Musk est connu pour son approche « pratique » de la fabrication. Le précédent accord de Tesla avec Samsung pour sa puce A16 l’a démontré ; Tesla a conçu la puce elle-même pour garantir qu’elle réponde aux besoins spécifiques de la conduite autonome et des robots humanoïdes. Il est fort probable que Musk poussera Intel à personnaliser non seulement la conception des puces, mais aussi les processus de fabrication eux-mêmes pour atteindre une efficacité et une vitesse sans précédent.

4. Qui détiendra la propriété intellectuelle (PI) ?

Construire une usine de semi-conducteurs nécessite d’immenses connaissances spécialisées. Jusqu’à ce que les entreprises de Musk puissent se permettre d’acheter leurs propres machines de lithographie avancées et de construire leurs propres fonderies à partir de zéro, elles dépendront de l’expertise d’Intel.
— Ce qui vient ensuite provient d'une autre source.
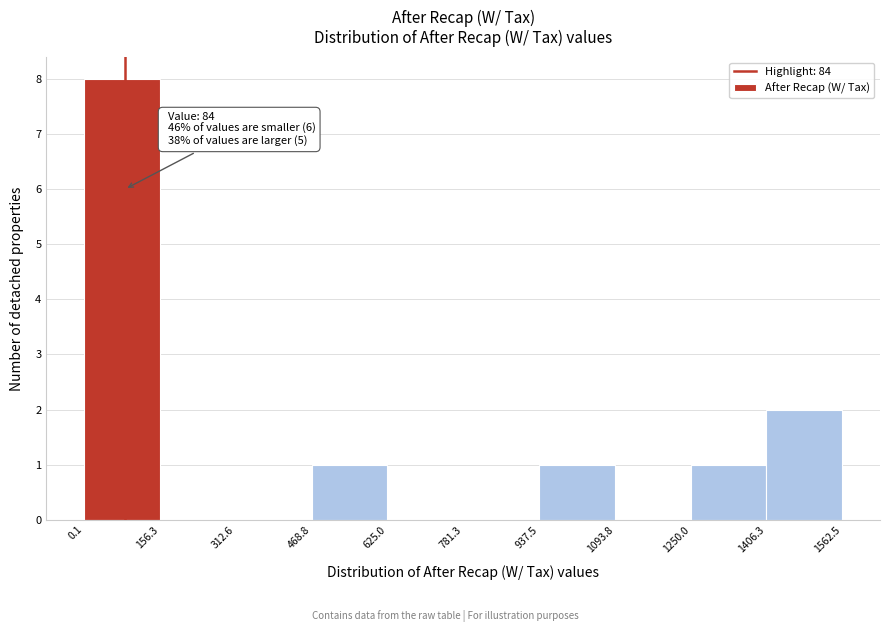

Over which range of the x-axis is the bar tallest?

0.1 to 156.3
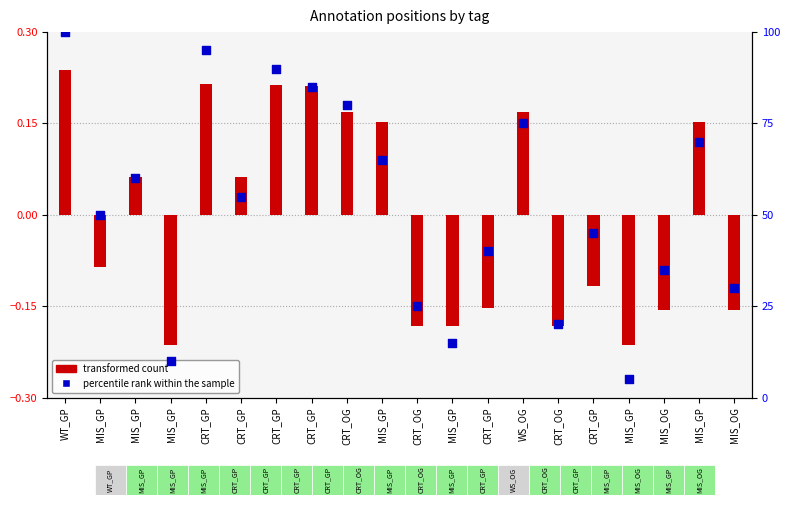

Which series reaches the maximum Y coordinate?

percentile rank within the sample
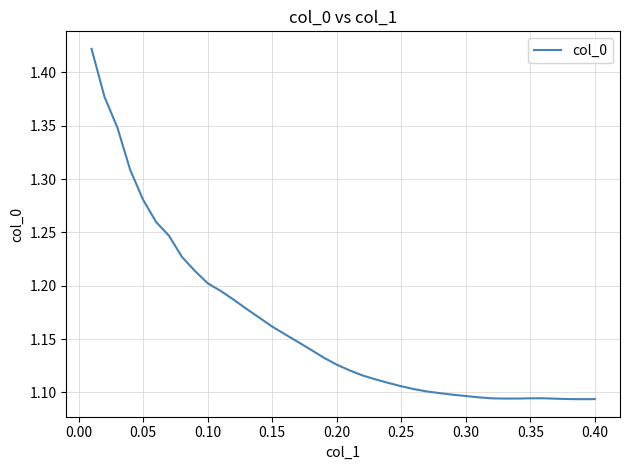

What is the difference between the maximum and minimum values?

0.3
Cela signifie probablement que même si Musk peut créer ses propres « recettes » pour la fabrication, la propriété intellectuelle et les kits de conception de processus sous-jacents resteront probablement la propriété d’Intel.

5. L’infrastructure physique peut-elle être construite ?

Le projet se heurte à d’énormes obstacles logistiques. Alors que Musk étend sa présence à Austin, Texas, la région est actuellement confrontée à une grave pénurie de travailleurs qualifiés (plombiers, électriciens et ouvriers du bâtiment) nécessaires à la construction d’immenses centres de données et d’usines de semi-conducteurs. Le secteur des centres de données dominant actuellement le marché du travail, le projet Terafab pourrait être confronté à d’intenses guerres d’enchères pour la main-d’œuvre et à d’importants retards de construction.


L’essentiel : Le partenariat Intel-Musk représente une tentative audacieuse d’intégrer verticalement le composant le plus critique de la révolution de l’IA. Cependant, entre le silence réglementaire, les négociations complexes en matière de propriété intellectuelle et le resserrement du marché du travail, le chemin qui mène de la « poignée de main » à la « production en grand volume » reste incroyablement raide.